Because both sisters are stuck in a state of arrested development, they decide that the best way to show their displeasure with their parents’ decision to sell their Florida house to a pair of stuck up New Yorkers is to throw a massive “Ellis Island” party in the style of their high school ragers. They invite their former high school friends for a blow out event that fortunately does have the consequences that type of behavior (especially from adults) needs.
Bell’s skills as a sketch writer brings out the best in Poehler and Fey in many standalone sequences, but the script itself is a bit flat. Scenes like when Maura and Greta Lee’s Hae Won struggle to pronounce each others names or a repeated gag of Bobby Moynihan’s Alex being high on a new synthetic drug are some of the funniest of the movie. The problem is that the actual plot feels relatively formulaic, and much of the story beats that the film hits have been done before.
Sisters gets into its groove when the Ellis Island party gets underway, and there’s a figurative revolving door of Saturday Night Live cast members and writers woven into the plot. Maya Rudolph, Moynihan, Rachel Dratch, Kate McKinnon, John Lutz and Chris Parnell all play supporting roles, while Ike Barinholtz, John Leguizamo, John Cena and Samantha Bee round out the ensemble.

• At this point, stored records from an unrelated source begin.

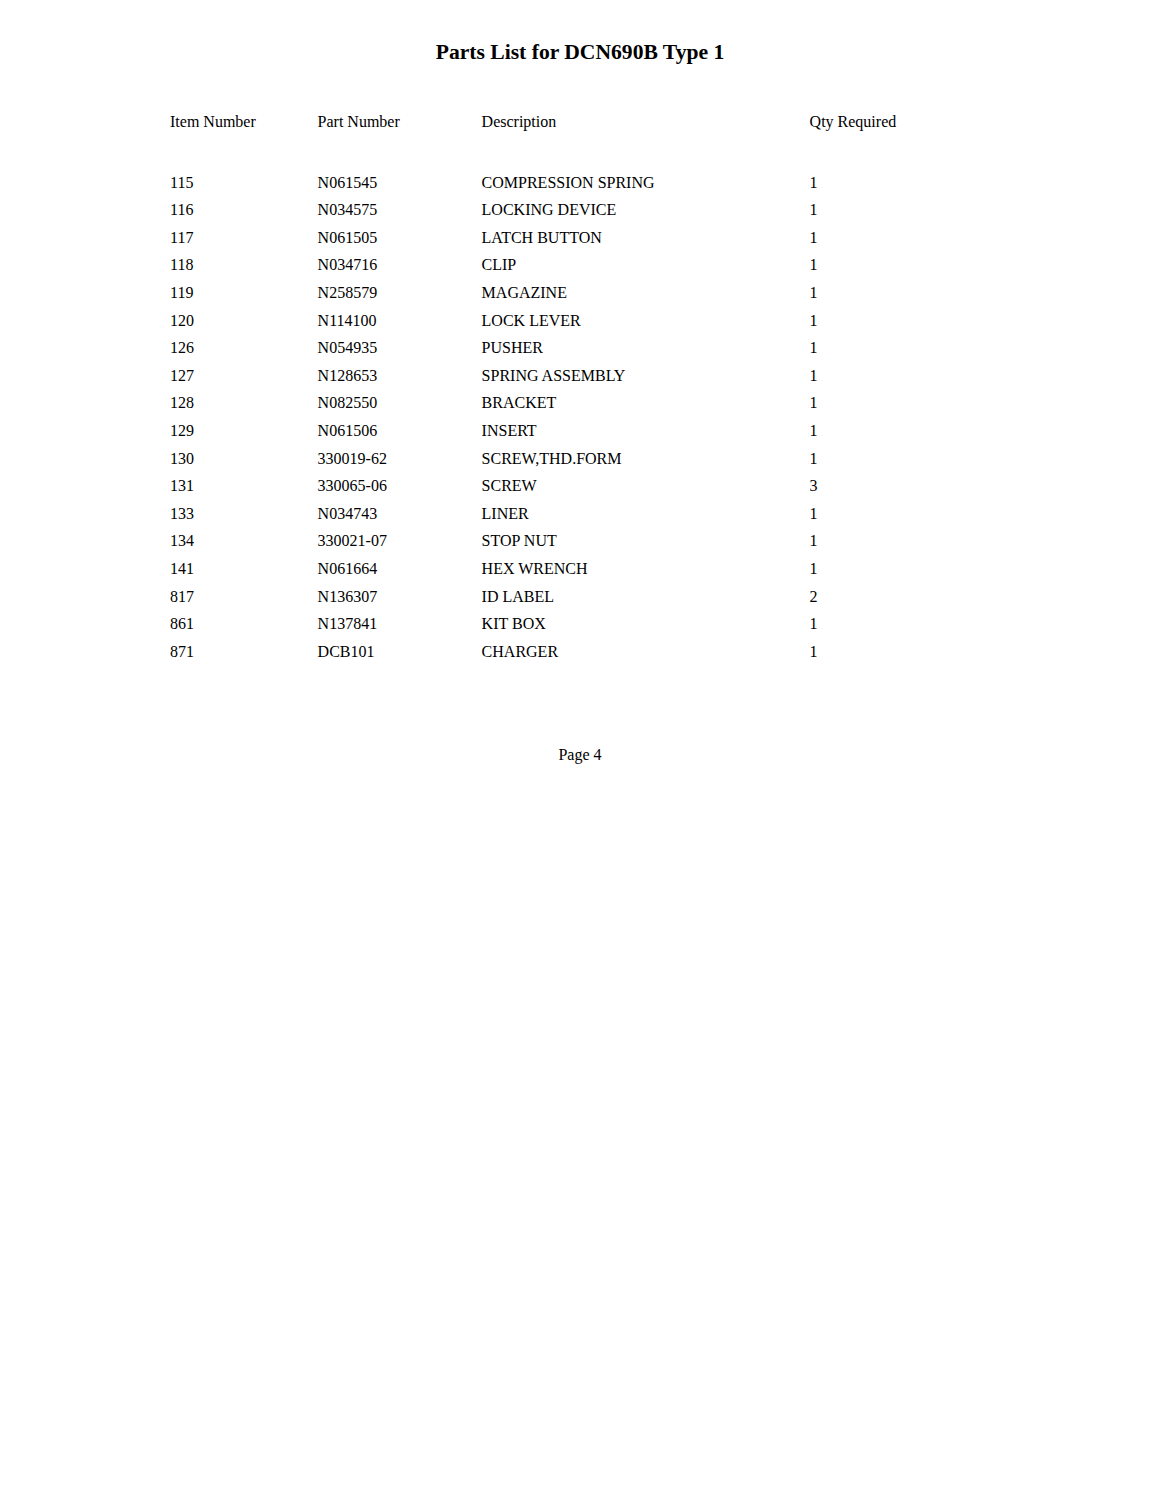Parts List for DCN690B Type 1
| Item Number | Part Number | Description | Qty Required |
| --- | --- | --- | --- |
| 115 | N061545 | COMPRESSION SPRING | 1 |
| 116 | N034575 | LOCKING DEVICE | 1 |
| 117 | N061505 | LATCH BUTTON | 1 |
| 118 | N034716 | CLIP | 1 |
| 119 | N258579 | MAGAZINE | 1 |
| 120 | N114100 | LOCK LEVER | 1 |
| 126 | N054935 | PUSHER | 1 |
| 127 | N128653 | SPRING ASSEMBLY | 1 |
| 128 | N082550 | BRACKET | 1 |
| 129 | N061506 | INSERT | 1 |
| 130 | 330019-62 | SCREW,THD.FORM | 1 |
| 131 | 330065-06 | SCREW | 3 |
| 133 | N034743 | LINER | 1 |
| 134 | 330021-07 | STOP NUT | 1 |
| 141 | N061664 | HEX WRENCH | 1 |
| 817 | N136307 | ID LABEL | 2 |
| 861 | N137841 | KIT BOX | 1 |
| 871 | DCB101 | CHARGER | 1 |
Page 4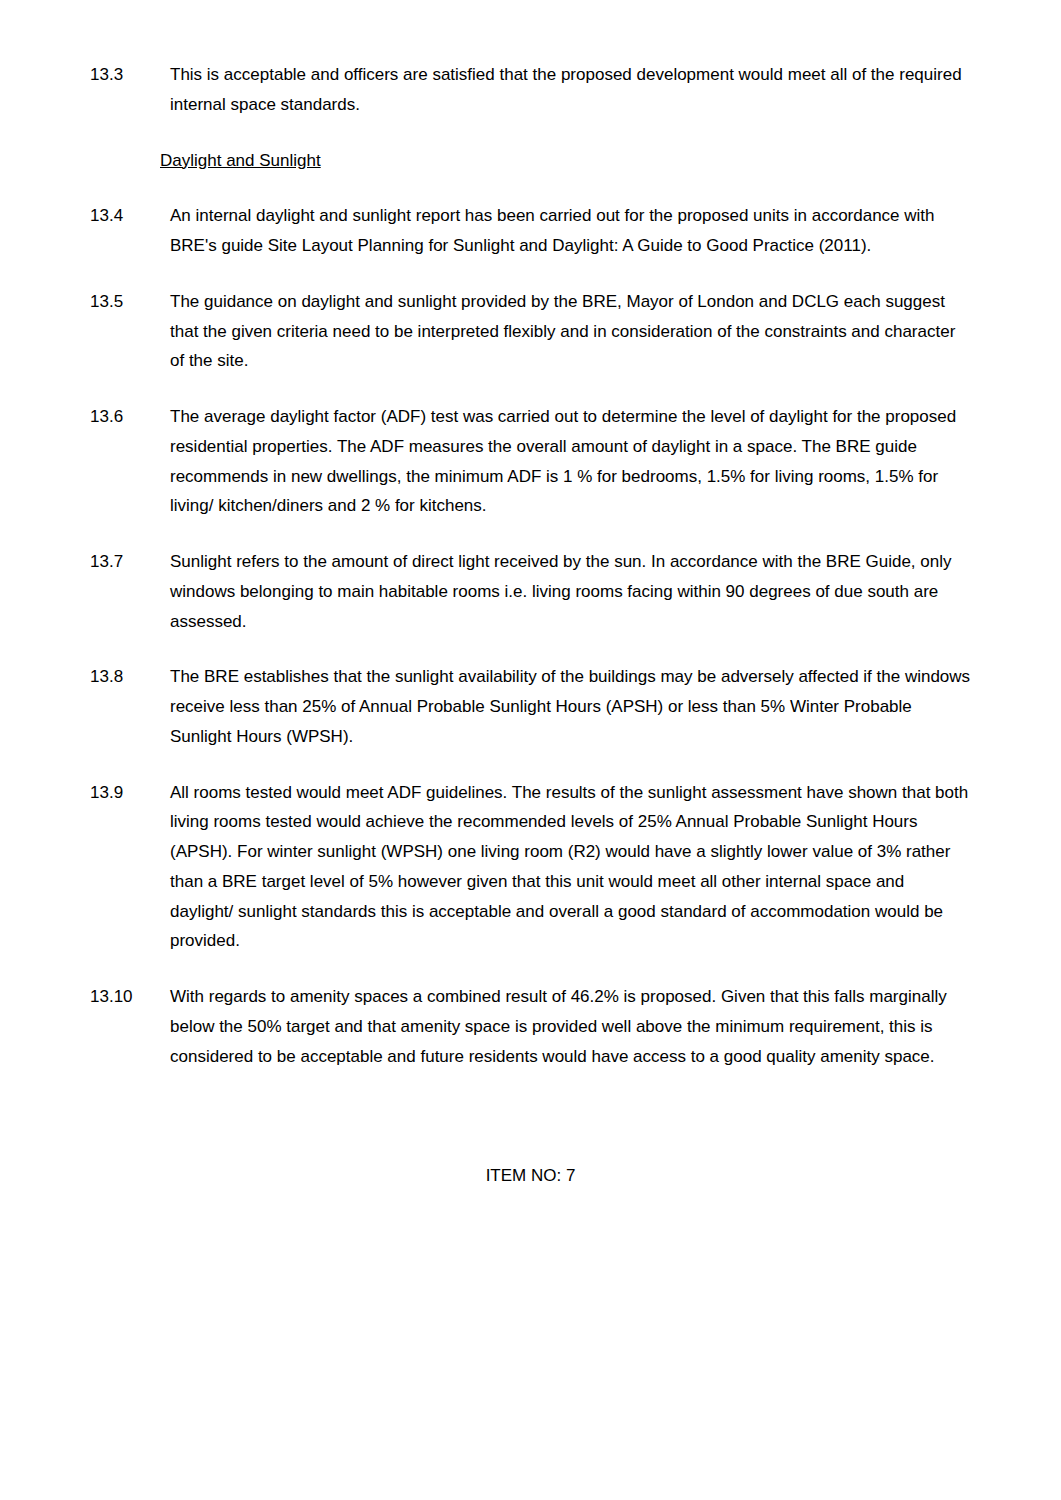13.3
This is acceptable and officers are satisfied that the proposed development would meet all of the required internal space standards.
Daylight and Sunlight
13.4
An internal daylight and sunlight report has been carried out for the proposed units in accordance with BRE's guide Site Layout Planning for Sunlight and Daylight: A Guide to Good Practice (2011).
13.5
The guidance on daylight and sunlight provided by the BRE, Mayor of London and DCLG each suggest that the given criteria need to be interpreted flexibly and in consideration of the constraints and character of the site.
13.6
The average daylight factor (ADF) test was carried out to determine the level of daylight for the proposed residential properties. The ADF measures the overall amount of daylight in a space. The BRE guide recommends in new dwellings, the minimum ADF is 1 % for bedrooms, 1.5% for living rooms, 1.5% for living/ kitchen/diners and 2 % for kitchens.
13.7
Sunlight refers to the amount of direct light received by the sun. In accordance with the BRE Guide, only windows belonging to main habitable rooms i.e. living rooms facing within 90 degrees of due south are assessed.
13.8
The BRE establishes that the sunlight availability of the buildings may be adversely affected if the windows receive less than 25% of Annual Probable Sunlight Hours (APSH) or less than 5% Winter Probable Sunlight Hours (WPSH).
13.9
All rooms tested would meet ADF guidelines. The results of the sunlight assessment have shown that both living rooms tested would achieve the recommended levels of 25% Annual Probable Sunlight Hours (APSH). For winter sunlight (WPSH) one living room (R2) would have a slightly lower value of 3% rather than a BRE target level of 5% however given that this unit would meet all other internal space and daylight/ sunlight standards this is acceptable and overall a good standard of accommodation would be provided.
13.10
With regards to amenity spaces a combined result of 46.2% is proposed. Given that this falls marginally below the 50% target and that amenity space is provided well above the minimum requirement, this is considered to be acceptable and future residents would have access to a good quality amenity space.
ITEM NO: 7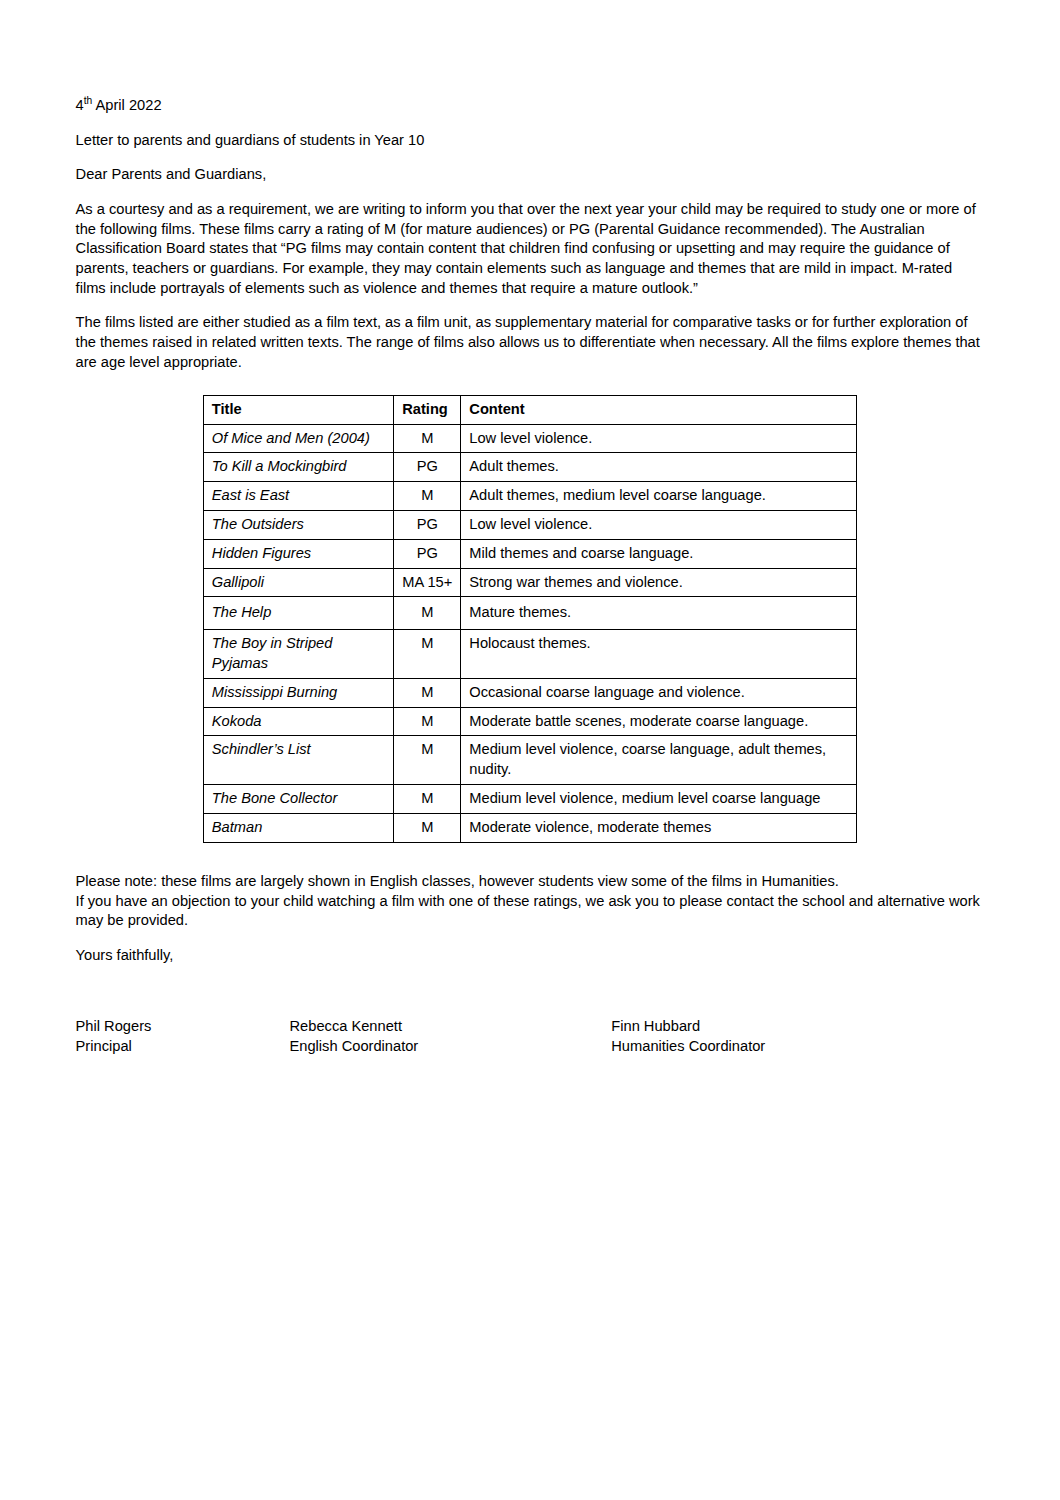4th April 2022
Letter to parents and guardians of students in Year 10
Dear Parents and Guardians,
As a courtesy and as a requirement, we are writing to inform you that over the next year your child may be required to study one or more of the following films. These films carry a rating of M (for mature audiences) or PG (Parental Guidance recommended). The Australian Classification Board states that “PG films may contain content that children find confusing or upsetting and may require the guidance of parents, teachers or guardians. For example, they may contain elements such as language and themes that are mild in impact. M-rated films include portrayals of elements such as violence and themes that require a mature outlook.”
The films listed are either studied as a film text, as a film unit, as supplementary material for comparative tasks or for further exploration of the themes raised in related written texts. The range of films also allows us to differentiate when necessary. All the films explore themes that are age level appropriate.
| Title | Rating | Content |
| --- | --- | --- |
| Of Mice and Men (2004) | M | Low level violence. |
| To Kill a Mockingbird | PG | Adult themes. |
| East is East | M | Adult themes, medium level coarse language. |
| The Outsiders | PG | Low level violence. |
| Hidden Figures | PG | Mild themes and coarse language. |
| Gallipoli | MA 15+ | Strong war themes and violence. |
| The Help | M | Mature themes. |
| The Boy in Striped Pyjamas | M | Holocaust themes. |
| Mississippi Burning | M | Occasional coarse language and violence. |
| Kokoda | M | Moderate battle scenes, moderate coarse language. |
| Schindler’s List | M | Medium level violence, coarse language, adult themes, nudity. |
| The Bone Collector | M | Medium level violence, medium level coarse language |
| Batman | M | Moderate violence, moderate themes |
Please note: these films are largely shown in English classes, however students view some of the films in Humanities.
If you have an objection to your child watching a film with one of these ratings, we ask you to please contact the school and alternative work may be provided.
Yours faithfully,
| Phil Rogers Principal | Rebecca Kennett English Coordinator | Finn Hubbard Humanities Coordinator |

The two leads play against type in different sorts of roles than they usually inhabit, and unsurprisingly it’s the sequences where they just get to riff that are the funniest. Fey and Poehler have incredible chemistry, and they seem to be having a blast in this movie. They seem to be enjoying not playing versions of themselves, but because of that Sisters might not be the type of hang out movie that fans of the comedians are expecting.
Sisters is raunchy and boisterous, often crass for the sake of humor. For the most part, it hits those jokes, but the fun of the movie is disconnected from the message. The Ellis sisters want to have one last night of youthful revelry before giving up their childhood home, and they give their now-adult high school friends the same type of night. But despite the fact that the frat-style party sequence is the funniest part of the movie, this is a film challenging its main characters to grow up, so it’s difficult to fully embrace the insanity that breaks out. Fortunately the conclusion of the film finds a balance between its conceit and its comedy, but director Moore doesn’t seem to know how to treat middle-aged characters with the same sort of care and understanding as he does his college-aged characters in Pitch Perfect, because what works for one group does not always work for the other.
Sisters at its best is a chance to see Tina Fey and Amy Poehler riff off one another and their ensemble of friends in a movie that centers around an epic party. But the plot of the film doesn’t match that “good time” vibe Sisters wants to capture, and the message it is trying to send gets muddied in the mix.